Review: 7 reasons travellers will love Samsung's Galaxy S7 Edge

By David Flynn, March 9 2016
Review: 7 reasons travellers will love Samsung's Galaxy S7 Edge

First impressions count for plenty, and our first impression of Samsung’s new Galaxy S7 Edge is that this will be the Android smartphone to beat in 2016.

The Korean colossus could perhaps have settled for incremental upgrades to the S6, which already chalked a starting line well down the field from the previous generation, but in just about every measure the Galaxy S7 Edge deserves that full digit bump.

If you’ve got a Galaxy S6 there are temptations a’plenty for the upgrade, and if you’ve got an S5 then your next phone just landed.

We’ve clocked some time with the factory-fresh Galaxy S7 Edge, which goes on sale on March 11, and drilled down on the seven features which business travellers will find most appealing.

(The $1,249 S7 Edge is accompanied by the $1,149 Galaxy S7, which eschews the wrap-around display for a smaller screen 5.1 inch screen and a slightly lower-capacity battery.) 

1. Fast charge

We were already fans of the Galaxy’s clever settings to dramatically extend battery life by not just throttling back selected apps and activities but even dropping the screen into mono mode.

The Galaxy S7 gets to work on the other side of the coin with quick-charge tech that’ll fully charge the battery in 100 minutes.

(As with the S6, wireless charging is also built-in but the charger will cost you extra – and in case you missed it, Ikea now offers a range of lamps and tables sporting Samsung-friendly wireless chargers.)

And pleasingly, there’s plenty of juice in the S7 Edge’s tank.

Samsung’s use of a malleable battery material let it shape the cell to better fit the S7’s curved innards and deliver a solid 3,600 mAh capacity, well up from the sixth-gem Samsungs.

Another part of the holistic approach: half of the engines in the eight-core processor run at a slower speed (1.6GHz, against the 2.3GHz ‘power four’ which kick in for demanding tasks such as video) to further extend battery life. 

2. Brilliant photos

The S7’s camera tech is a show-stopper.

Both the front (5MP) and rear (12MP) lenses are set to a large fast-focus f/1.7 aperture so that more light flows through to the dual-pixel sensors.

And yes, the S6 series had a 16MP camera, but this is a perfect example of great photos being about more than just the number of pixels behind the glass.

In the S7, the individual pixels are larger so that they snare almost 50% more light.

Daytime shots are crisp and crackling but it’s the clarity of night-time snaps when you’re out and about at restaurants, bars or just playing tourist that’ll take you by surprise.

3. Always-on screen

Most travellers have their smartphone double as a bedside clock, and many of us glance at the phone throughout the day just to check the time.

So why not show the time on the screen even when the screen’s switched off? That’d usually mean a fast death to the battery, but Samsung’s use of advanced AMOLED display technology has a neat trick up its sleeve.

AMOLED simply turns off any pixel which shows as black, so it only needs to send power to active pixels. This in turn draws the tiniest fraction of juice.

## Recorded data
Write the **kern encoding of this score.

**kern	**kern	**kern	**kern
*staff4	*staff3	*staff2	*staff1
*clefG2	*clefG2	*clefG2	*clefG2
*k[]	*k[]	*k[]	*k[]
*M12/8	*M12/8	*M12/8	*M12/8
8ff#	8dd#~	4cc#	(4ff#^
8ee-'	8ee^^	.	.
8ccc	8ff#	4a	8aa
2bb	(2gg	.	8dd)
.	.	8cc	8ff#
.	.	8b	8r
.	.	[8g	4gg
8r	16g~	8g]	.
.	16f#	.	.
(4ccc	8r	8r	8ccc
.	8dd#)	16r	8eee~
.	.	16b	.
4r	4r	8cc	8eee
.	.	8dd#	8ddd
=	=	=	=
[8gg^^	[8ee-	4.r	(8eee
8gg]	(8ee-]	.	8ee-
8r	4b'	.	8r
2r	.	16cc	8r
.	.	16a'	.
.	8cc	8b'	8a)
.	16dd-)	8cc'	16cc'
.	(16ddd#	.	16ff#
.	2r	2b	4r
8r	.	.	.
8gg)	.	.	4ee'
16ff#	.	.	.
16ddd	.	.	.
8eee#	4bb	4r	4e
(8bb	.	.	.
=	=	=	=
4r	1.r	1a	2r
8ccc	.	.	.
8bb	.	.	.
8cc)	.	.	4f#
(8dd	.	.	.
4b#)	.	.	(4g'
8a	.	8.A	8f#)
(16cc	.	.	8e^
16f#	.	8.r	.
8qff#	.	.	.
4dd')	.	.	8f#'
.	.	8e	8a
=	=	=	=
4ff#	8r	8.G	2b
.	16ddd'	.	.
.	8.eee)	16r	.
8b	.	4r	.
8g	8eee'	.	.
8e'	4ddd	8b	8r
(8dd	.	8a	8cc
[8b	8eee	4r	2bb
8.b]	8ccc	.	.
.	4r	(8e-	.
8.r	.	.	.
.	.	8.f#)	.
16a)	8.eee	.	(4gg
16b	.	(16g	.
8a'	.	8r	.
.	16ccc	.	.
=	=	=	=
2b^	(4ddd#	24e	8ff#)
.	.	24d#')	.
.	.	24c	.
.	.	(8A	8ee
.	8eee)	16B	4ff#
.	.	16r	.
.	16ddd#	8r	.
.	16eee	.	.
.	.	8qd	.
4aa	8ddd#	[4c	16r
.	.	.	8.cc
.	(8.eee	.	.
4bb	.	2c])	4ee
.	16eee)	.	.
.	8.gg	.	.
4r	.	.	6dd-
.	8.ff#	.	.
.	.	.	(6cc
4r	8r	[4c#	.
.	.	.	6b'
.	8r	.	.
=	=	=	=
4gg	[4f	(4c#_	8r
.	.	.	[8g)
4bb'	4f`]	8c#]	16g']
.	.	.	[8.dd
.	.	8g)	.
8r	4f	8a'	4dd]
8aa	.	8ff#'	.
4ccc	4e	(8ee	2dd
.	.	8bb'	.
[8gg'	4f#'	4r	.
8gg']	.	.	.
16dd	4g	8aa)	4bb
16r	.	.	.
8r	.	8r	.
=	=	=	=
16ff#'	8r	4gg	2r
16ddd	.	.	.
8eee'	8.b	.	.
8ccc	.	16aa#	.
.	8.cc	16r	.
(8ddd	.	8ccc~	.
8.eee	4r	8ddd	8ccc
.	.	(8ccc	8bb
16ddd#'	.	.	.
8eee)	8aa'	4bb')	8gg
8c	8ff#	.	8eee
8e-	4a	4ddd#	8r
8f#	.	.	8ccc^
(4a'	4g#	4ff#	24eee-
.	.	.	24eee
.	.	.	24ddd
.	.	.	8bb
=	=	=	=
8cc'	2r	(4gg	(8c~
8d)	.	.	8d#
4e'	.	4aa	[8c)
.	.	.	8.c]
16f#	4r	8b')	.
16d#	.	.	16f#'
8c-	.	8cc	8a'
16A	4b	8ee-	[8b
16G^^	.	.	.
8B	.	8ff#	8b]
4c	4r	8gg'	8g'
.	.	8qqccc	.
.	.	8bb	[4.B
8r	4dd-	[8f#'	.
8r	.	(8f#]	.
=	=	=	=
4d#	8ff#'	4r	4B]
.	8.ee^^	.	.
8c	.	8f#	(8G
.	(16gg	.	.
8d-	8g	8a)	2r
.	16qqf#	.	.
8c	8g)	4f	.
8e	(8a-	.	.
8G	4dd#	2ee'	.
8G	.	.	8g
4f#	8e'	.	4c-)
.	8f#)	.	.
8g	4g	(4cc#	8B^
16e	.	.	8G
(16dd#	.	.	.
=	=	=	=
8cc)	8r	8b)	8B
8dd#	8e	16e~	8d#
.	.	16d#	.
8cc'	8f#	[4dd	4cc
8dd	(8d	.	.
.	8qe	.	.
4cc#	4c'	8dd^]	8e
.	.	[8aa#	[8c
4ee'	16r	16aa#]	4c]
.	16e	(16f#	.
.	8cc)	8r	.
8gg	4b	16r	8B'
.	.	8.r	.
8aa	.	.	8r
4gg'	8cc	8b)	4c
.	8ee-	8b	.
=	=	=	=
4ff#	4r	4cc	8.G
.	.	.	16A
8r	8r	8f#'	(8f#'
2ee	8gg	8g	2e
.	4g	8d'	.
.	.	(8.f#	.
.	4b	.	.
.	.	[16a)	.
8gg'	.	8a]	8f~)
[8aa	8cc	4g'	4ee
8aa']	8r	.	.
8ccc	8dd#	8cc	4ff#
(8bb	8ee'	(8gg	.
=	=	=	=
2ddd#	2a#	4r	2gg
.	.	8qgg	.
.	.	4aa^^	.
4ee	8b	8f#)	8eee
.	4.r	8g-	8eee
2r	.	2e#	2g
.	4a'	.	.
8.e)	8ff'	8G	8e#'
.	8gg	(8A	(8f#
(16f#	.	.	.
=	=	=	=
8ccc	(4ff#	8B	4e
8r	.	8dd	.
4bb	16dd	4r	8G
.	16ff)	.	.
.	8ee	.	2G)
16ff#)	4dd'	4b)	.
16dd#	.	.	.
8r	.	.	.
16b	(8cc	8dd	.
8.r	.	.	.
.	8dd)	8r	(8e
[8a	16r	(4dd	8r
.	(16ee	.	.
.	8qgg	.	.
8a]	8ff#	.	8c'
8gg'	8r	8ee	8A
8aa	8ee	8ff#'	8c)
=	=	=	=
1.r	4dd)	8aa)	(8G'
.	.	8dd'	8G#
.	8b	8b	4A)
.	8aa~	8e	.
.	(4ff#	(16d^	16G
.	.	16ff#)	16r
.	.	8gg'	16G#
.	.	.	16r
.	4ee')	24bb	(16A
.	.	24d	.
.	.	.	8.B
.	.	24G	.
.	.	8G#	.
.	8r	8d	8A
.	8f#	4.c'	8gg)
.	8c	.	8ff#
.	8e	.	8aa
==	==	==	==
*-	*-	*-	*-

## Exercise A
Return the passage of the Galaxy S7 Edge review between "And yes, the" and "check the time.", inclusive.
## Exercise B
What numbered section headings appear in the Galaxy S7 Edge review?

## Full answer A
And yes, the S6 series had a 16MP camera, but this is a perfect example of great photos being about more than just the number of pixels behind the glass.

In the S7, the individual pixels are larger so that they snare almost 50% more light.

Daytime shots are crisp and crackling but it’s the clarity of night-time snaps when you’re out and about at restaurants, bars or just playing tourist that’ll take you by surprise.

3. Always-on screen

Most travellers have their smartphone double as a bedside clock, and many of us glance at the phone throughout the day just to check the time.

## Full answer B
1. Fast charge
2. Brilliant photos
3. Always-on screen